豪紙「福島の『ヒーロー』、実は恐怖で逃げ出していた」
同紙の英字紙「ジャパンニュース」では、この「誤解が広がっている」様子を詳しく報じている。9月1日の1面トップでは「原発『撤退』、世界に誤報される」という見出しを掲げて、朝日新聞の報道を根拠にした国外の報道を紹介している。その内容は
「パニックになった作業員が命令に反して原発を逃げ出したことが、記録で明らかに」(米ニューヨーク・タイムズ)
「サムライ精神の英雄的見本とはほど遠く、福島原発の作業員の9割が逃げ出し、被災したプラントに残るという命令に従わなかった」(英タイムズ)
「福島の『ヒーロー』、実は恐怖で逃げ出していた」(オーストラリア、オーストラリアン)
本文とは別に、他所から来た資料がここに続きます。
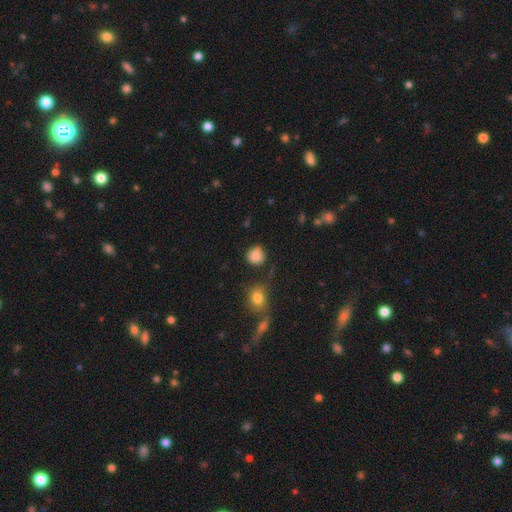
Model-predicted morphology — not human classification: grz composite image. It shows a smooth galaxy with no disk features (85%) that is round (85%). Merging: none (74%).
といったもの。記事では、韓国の国民日報がセウォル号事故を引き合いに朝日記事を引用していたことも指摘している。セウォル号は船長をはじめとする乗組員が真っ先に脱出したことが問題視されている。原発作業員をセウォル号乗組員になぞらえているわけだ。
共同通信も8月31日、吉田調書について、
「吉田氏は聴取に、命令違反があったとの認識は示していない」
と報じている。共同記事では、福島第1原発の免震棟内の緊急時対策本部で総務班長を務めた男性社員(46)が
「第2原発に退避することは 前夜のうちに決まっていた。吉田所長も理解していた」
「『命令違反』と書かれているが、 それはいったい何だという感じです」
とも指摘。朝日記事への不快感を示している。